Frontier Country focuses primarily on the story of Pennsylvania. It tracks the emergence of frontiers within a once peaceful colony and shows that the appearance of frontiers created governing crisis that was only resolved with the American Revolution.
Pennsylvania’s long history of peace made it a perfect case study for the way frontiers were perceived in the eighteenth century. Before the Seven Years’ War, few Pennsylvanians spoke of frontiers, while other colonies bore the brunt of imperial wars. The Seven Years’ War brought frontiers to the colony’s geopolitical landscape, and the crisis that followed that war centered on a debate over whether the government should still treat certain areas as militarized zones.
Pennsylvania as a Test Case
The video and maps below depict this transformation.
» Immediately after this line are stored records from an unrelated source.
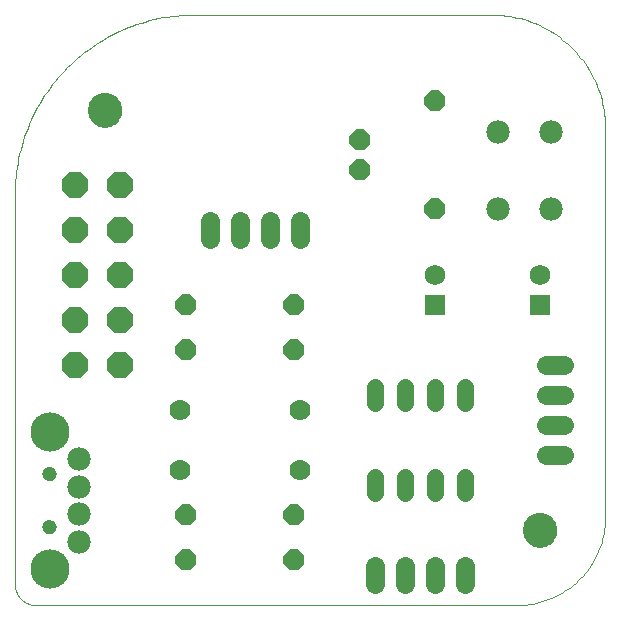
<source format=gbs>
G75*
%MOIN*%
%OFA0B0*%
%FSLAX24Y24*%
%IPPOS*%
%LPD*%
%AMOC8*
5,1,8,0,0,1.08239X$1,22.5*
%
%ADD10C,0.0000*%
%ADD11C,0.0560*%
%ADD12OC8,0.0700*%
%ADD13C,0.0700*%
%ADD14C,0.0690*%
%ADD15R,0.0690X0.0690*%
%ADD16C,0.0780*%
%ADD17C,0.1306*%
%ADD18C,0.0473*%
%ADD19C,0.0640*%
%ADD20OC8,0.0890*%
%ADD21C,0.1142*%
D10*
X005967Y000887D02*
X005967Y013875D01*
X008416Y016680D02*
X008418Y016727D01*
X008424Y016773D01*
X008434Y016819D01*
X008447Y016864D01*
X008465Y016907D01*
X008486Y016949D01*
X008510Y016989D01*
X008538Y017026D01*
X008569Y017061D01*
X008603Y017094D01*
X008639Y017123D01*
X008678Y017149D01*
X008719Y017172D01*
X008762Y017191D01*
X008806Y017207D01*
X008851Y017219D01*
X008897Y017227D01*
X008944Y017231D01*
X008990Y017231D01*
X009037Y017227D01*
X009083Y017219D01*
X009128Y017207D01*
X009172Y017191D01*
X009215Y017172D01*
X009256Y017149D01*
X009295Y017123D01*
X009331Y017094D01*
X009365Y017061D01*
X009396Y017026D01*
X009424Y016989D01*
X009448Y016949D01*
X009469Y016907D01*
X009487Y016864D01*
X009500Y016819D01*
X009510Y016773D01*
X009516Y016727D01*
X009518Y016680D01*
X009516Y016633D01*
X009510Y016587D01*
X009500Y016541D01*
X009487Y016496D01*
X009469Y016453D01*
X009448Y016411D01*
X009424Y016371D01*
X009396Y016334D01*
X009365Y016299D01*
X009331Y016266D01*
X009295Y016237D01*
X009256Y016211D01*
X009215Y016188D01*
X009172Y016169D01*
X009128Y016153D01*
X009083Y016141D01*
X009037Y016133D01*
X008990Y016129D01*
X008944Y016129D01*
X008897Y016133D01*
X008851Y016141D01*
X008806Y016153D01*
X008762Y016169D01*
X008719Y016188D01*
X008678Y016211D01*
X008639Y016237D01*
X008603Y016266D01*
X008569Y016299D01*
X008538Y016334D01*
X008510Y016371D01*
X008486Y016411D01*
X008465Y016453D01*
X008447Y016496D01*
X008434Y016541D01*
X008424Y016587D01*
X008418Y016633D01*
X008416Y016680D01*
X005967Y013875D02*
X005969Y014027D01*
X005975Y014178D01*
X005984Y014330D01*
X005998Y014481D01*
X006015Y014632D01*
X006036Y014782D01*
X006061Y014932D01*
X006090Y015081D01*
X006122Y015229D01*
X006158Y015376D01*
X006198Y015523D01*
X006242Y015668D01*
X006289Y015812D01*
X006340Y015955D01*
X006394Y016097D01*
X006452Y016237D01*
X006514Y016376D01*
X006579Y016513D01*
X006648Y016648D01*
X006720Y016782D01*
X006795Y016914D01*
X006874Y017043D01*
X006956Y017171D01*
X007041Y017297D01*
X007129Y017420D01*
X007220Y017542D01*
X007315Y017660D01*
X007412Y017777D01*
X007512Y017891D01*
X007615Y018002D01*
X007721Y018111D01*
X007830Y018217D01*
X007941Y018320D01*
X008055Y018420D01*
X008172Y018517D01*
X008290Y018612D01*
X008412Y018703D01*
X008535Y018791D01*
X008661Y018876D01*
X008789Y018958D01*
X008918Y019037D01*
X009050Y019112D01*
X009184Y019184D01*
X009319Y019253D01*
X009456Y019318D01*
X009595Y019380D01*
X009735Y019438D01*
X009877Y019492D01*
X010020Y019543D01*
X010164Y019590D01*
X010309Y019634D01*
X010456Y019674D01*
X010603Y019710D01*
X010751Y019742D01*
X010900Y019771D01*
X011050Y019796D01*
X011200Y019817D01*
X011351Y019834D01*
X011502Y019848D01*
X011654Y019857D01*
X011805Y019863D01*
X011957Y019865D01*
X021855Y019865D01*
X021977Y019863D01*
X022098Y019857D01*
X022220Y019847D01*
X022341Y019834D01*
X022461Y019816D01*
X022581Y019795D01*
X022700Y019770D01*
X022818Y019741D01*
X022935Y019708D01*
X023051Y019672D01*
X023166Y019631D01*
X023280Y019588D01*
X023392Y019540D01*
X023502Y019489D01*
X023611Y019434D01*
X023718Y019376D01*
X023823Y019315D01*
X023926Y019250D01*
X024027Y019182D01*
X024126Y019111D01*
X024222Y019037D01*
X024316Y018959D01*
X024408Y018879D01*
X024497Y018796D01*
X024583Y018710D01*
X024666Y018621D01*
X024746Y018529D01*
X024824Y018435D01*
X024898Y018339D01*
X024969Y018240D01*
X025037Y018139D01*
X025102Y018036D01*
X025163Y017931D01*
X025221Y017824D01*
X025276Y017715D01*
X025327Y017605D01*
X025375Y017493D01*
X025418Y017379D01*
X025459Y017264D01*
X025495Y017148D01*
X025528Y017031D01*
X025557Y016913D01*
X025582Y016794D01*
X025603Y016674D01*
X025621Y016554D01*
X025634Y016433D01*
X025644Y016311D01*
X025650Y016190D01*
X025652Y016068D01*
X025652Y003142D01*
X022916Y002680D02*
X022918Y002727D01*
X022924Y002773D01*
X022934Y002819D01*
X022947Y002864D01*
X022965Y002907D01*
X022986Y002949D01*
X023010Y002989D01*
X023038Y003026D01*
X023069Y003061D01*
X023103Y003094D01*
X023139Y003123D01*
X023178Y003149D01*
X023219Y003172D01*
X023262Y003191D01*
X023306Y003207D01*
X023351Y003219D01*
X023397Y003227D01*
X023444Y003231D01*
X023490Y003231D01*
X023537Y003227D01*
X023583Y003219D01*
X023628Y003207D01*
X023672Y003191D01*
X023715Y003172D01*
X023756Y003149D01*
X023795Y003123D01*
X023831Y003094D01*
X023865Y003061D01*
X023896Y003026D01*
X023924Y002989D01*
X023948Y002949D01*
X023969Y002907D01*
X023987Y002864D01*
X024000Y002819D01*
X024010Y002773D01*
X024016Y002727D01*
X024018Y002680D01*
X024016Y002633D01*
X024010Y002587D01*
X024000Y002541D01*
X023987Y002496D01*
X023969Y002453D01*
X023948Y002411D01*
X023924Y002371D01*
X023896Y002334D01*
X023865Y002299D01*
X023831Y002266D01*
X023795Y002237D01*
X023756Y002211D01*
X023715Y002188D01*
X023672Y002169D01*
X023628Y002153D01*
X023583Y002141D01*
X023537Y002133D01*
X023490Y002129D01*
X023444Y002129D01*
X023397Y002133D01*
X023351Y002141D01*
X023306Y002153D01*
X023262Y002169D01*
X023219Y002188D01*
X023178Y002211D01*
X023139Y002237D01*
X023103Y002266D01*
X023069Y002299D01*
X023038Y002334D01*
X023010Y002371D01*
X022986Y002411D01*
X022965Y002453D01*
X022947Y002496D01*
X022934Y002541D01*
X022924Y002587D01*
X022918Y002633D01*
X022916Y002680D01*
X022690Y000180D02*
X022798Y000182D01*
X022906Y000188D01*
X023014Y000198D01*
X023121Y000212D01*
X023228Y000229D01*
X023334Y000251D01*
X023439Y000276D01*
X023543Y000306D01*
X023646Y000339D01*
X023748Y000375D01*
X023848Y000416D01*
X023947Y000460D01*
X024044Y000508D01*
X024140Y000559D01*
X024233Y000614D01*
X024324Y000672D01*
X024413Y000733D01*
X024500Y000798D01*
X024585Y000865D01*
X024667Y000936D01*
X024746Y001010D01*
X024822Y001086D01*
X024896Y001165D01*
X024967Y001247D01*
X025034Y001332D01*
X025099Y001419D01*
X025160Y001508D01*
X025218Y001599D01*
X025273Y001692D01*
X025324Y001788D01*
X025372Y001885D01*
X025416Y001984D01*
X025457Y002084D01*
X025493Y002186D01*
X025526Y002289D01*
X025556Y002393D01*
X025581Y002498D01*
X025603Y002604D01*
X025620Y002711D01*
X025634Y002818D01*
X025644Y002926D01*
X025650Y003034D01*
X025652Y003142D01*
X022690Y000180D02*
X006674Y000180D01*
X006624Y000182D01*
X006573Y000187D01*
X006524Y000196D01*
X006475Y000209D01*
X006427Y000225D01*
X006380Y000244D01*
X006335Y000266D01*
X006292Y000292D01*
X006250Y000321D01*
X006211Y000353D01*
X006174Y000387D01*
X006140Y000424D01*
X006108Y000463D01*
X006079Y000505D01*
X006053Y000548D01*
X006031Y000593D01*
X006012Y000640D01*
X005996Y000688D01*
X005983Y000737D01*
X005974Y000786D01*
X005969Y000837D01*
X005967Y000887D01*
X006892Y002794D02*
X006894Y002823D01*
X006900Y002851D01*
X006909Y002879D01*
X006922Y002905D01*
X006939Y002928D01*
X006958Y002950D01*
X006980Y002969D01*
X007005Y002984D01*
X007031Y002997D01*
X007059Y003005D01*
X007087Y003010D01*
X007116Y003011D01*
X007145Y003008D01*
X007173Y003001D01*
X007200Y002991D01*
X007226Y002977D01*
X007249Y002960D01*
X007270Y002940D01*
X007288Y002917D01*
X007303Y002892D01*
X007314Y002865D01*
X007322Y002837D01*
X007326Y002808D01*
X007326Y002780D01*
X007322Y002751D01*
X007314Y002723D01*
X007303Y002696D01*
X007288Y002671D01*
X007270Y002648D01*
X007249Y002628D01*
X007226Y002611D01*
X007200Y002597D01*
X007173Y002587D01*
X007145Y002580D01*
X007116Y002577D01*
X007087Y002578D01*
X007059Y002583D01*
X007031Y002591D01*
X007005Y002604D01*
X006980Y002619D01*
X006958Y002638D01*
X006939Y002660D01*
X006922Y002683D01*
X006909Y002709D01*
X006900Y002737D01*
X006894Y002765D01*
X006892Y002794D01*
X006892Y004566D02*
X006894Y004595D01*
X006900Y004623D01*
X006909Y004651D01*
X006922Y004677D01*
X006939Y004700D01*
X006958Y004722D01*
X006980Y004741D01*
X007005Y004756D01*
X007031Y004769D01*
X007059Y004777D01*
X007087Y004782D01*
X007116Y004783D01*
X007145Y004780D01*
X007173Y004773D01*
X007200Y004763D01*
X007226Y004749D01*
X007249Y004732D01*
X007270Y004712D01*
X007288Y004689D01*
X007303Y004664D01*
X007314Y004637D01*
X007322Y004609D01*
X007326Y004580D01*
X007326Y004552D01*
X007322Y004523D01*
X007314Y004495D01*
X007303Y004468D01*
X007288Y004443D01*
X007270Y004420D01*
X007249Y004400D01*
X007226Y004383D01*
X007200Y004369D01*
X007173Y004359D01*
X007145Y004352D01*
X007116Y004349D01*
X007087Y004350D01*
X007059Y004355D01*
X007031Y004363D01*
X007005Y004376D01*
X006980Y004391D01*
X006958Y004410D01*
X006939Y004432D01*
X006922Y004455D01*
X006909Y004481D01*
X006900Y004509D01*
X006894Y004537D01*
X006892Y004566D01*
D11*
X017967Y004440D02*
X017967Y003920D01*
X018967Y003920D02*
X018967Y004440D01*
X019967Y004440D02*
X019967Y003920D01*
X020967Y003920D02*
X020967Y004440D01*
X020967Y006920D02*
X020967Y007440D01*
X019967Y007440D02*
X019967Y006920D01*
X018967Y006920D02*
X018967Y007440D01*
X017967Y007440D02*
X017967Y006920D01*
D12*
X015267Y008680D03*
X015267Y010180D03*
X011667Y010180D03*
X011667Y008680D03*
X011667Y003180D03*
X011667Y001680D03*
X015267Y001680D03*
X015267Y003180D03*
X019967Y013380D03*
X017467Y014680D03*
X017467Y015680D03*
X019967Y016980D03*
D13*
X015467Y006680D03*
X015467Y004680D03*
X011467Y004680D03*
X011467Y006680D03*
D14*
X019967Y011180D03*
X023467Y011180D03*
D15*
X023467Y010180D03*
X019967Y010180D03*
D16*
X022077Y013400D03*
X023857Y013400D03*
X023857Y015960D03*
X022077Y015960D03*
X008093Y005058D03*
X008093Y004124D03*
X008093Y003236D03*
X008093Y002302D03*
D17*
X007148Y001397D03*
X007148Y005963D03*
D18*
X007109Y004566D03*
X007109Y002794D03*
D19*
X017967Y001480D02*
X017967Y000880D01*
X018967Y000880D02*
X018967Y001480D01*
X019967Y001480D02*
X019967Y000880D01*
X020967Y000880D02*
X020967Y001480D01*
X023667Y005180D02*
X024267Y005180D01*
X024267Y006180D02*
X023667Y006180D01*
X023667Y007180D02*
X024267Y007180D01*
X024267Y008180D02*
X023667Y008180D01*
X015467Y012380D02*
X015467Y012980D01*
X014467Y012980D02*
X014467Y012380D01*
X013467Y012380D02*
X013467Y012980D01*
X012467Y012980D02*
X012467Y012380D01*
D20*
X009467Y012680D03*
X007967Y012680D03*
X007967Y014180D03*
X009467Y014180D03*
X009467Y011180D03*
X007967Y011180D03*
X007967Y009680D03*
X009467Y009680D03*
X009467Y008180D03*
X007967Y008180D03*
D21*
X008967Y016680D03*
X023467Y002680D03*
M02*

</source>
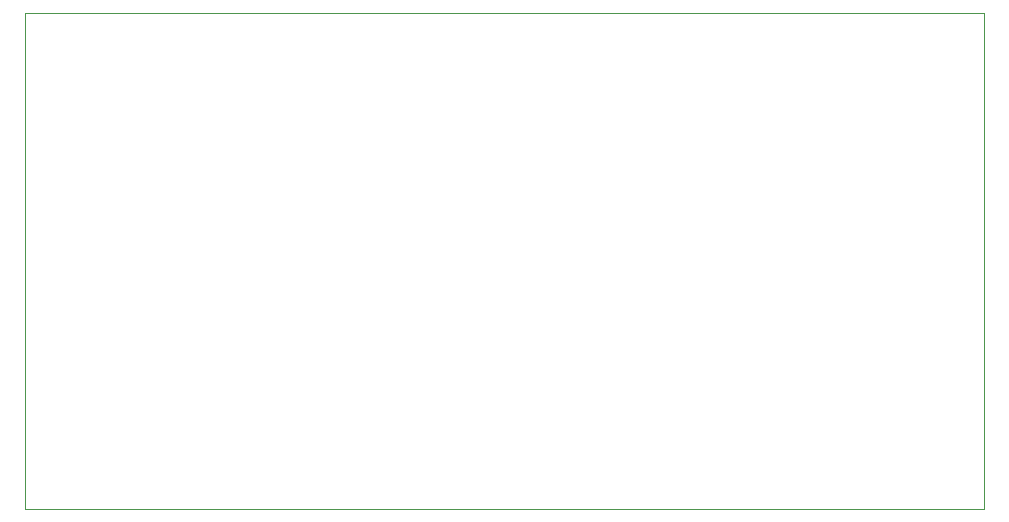
<source format=gbr>
G04 (created by PCBNEW (2013-mar-13)-testing) date Thu 03 Oct 2013 09:38:53 AM PDT*
%MOIN*%
G04 Gerber Fmt 3.4, Leading zero omitted, Abs format*
%FSLAX34Y34*%
G01*
G70*
G90*
G04 APERTURE LIST*
%ADD10C,0.005906*%
%ADD11C,0.003937*%
G04 APERTURE END LIST*
G54D10*
G54D11*
X45275Y-47637D02*
X45275Y-31102D01*
X77263Y-47637D02*
X45275Y-47637D01*
X77263Y-31102D02*
X77263Y-47637D01*
X45275Y-31102D02*
X77263Y-31102D01*
M02*

</source>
This animated video shows the virtual absence of “frontiers” from the colonial records until the Seven Years’ War. The war brought about a dramatic increase in the use of the term, demonstrating that Pennsylvania had become what one contemporary called “a frontier country.” While the use of “frontiers” dropped after the war, spikes coincide with either conflicts or warfare. Notably, the video ends in 1774, when Virginians launched an offensive war against the Shawnees near Fort Pitt and invaded Pennsylvania, an often-overlooked but significant event in colonial history. Spero covers Dunmore’s War, as this conflict was known, in great detail in Frontier Country.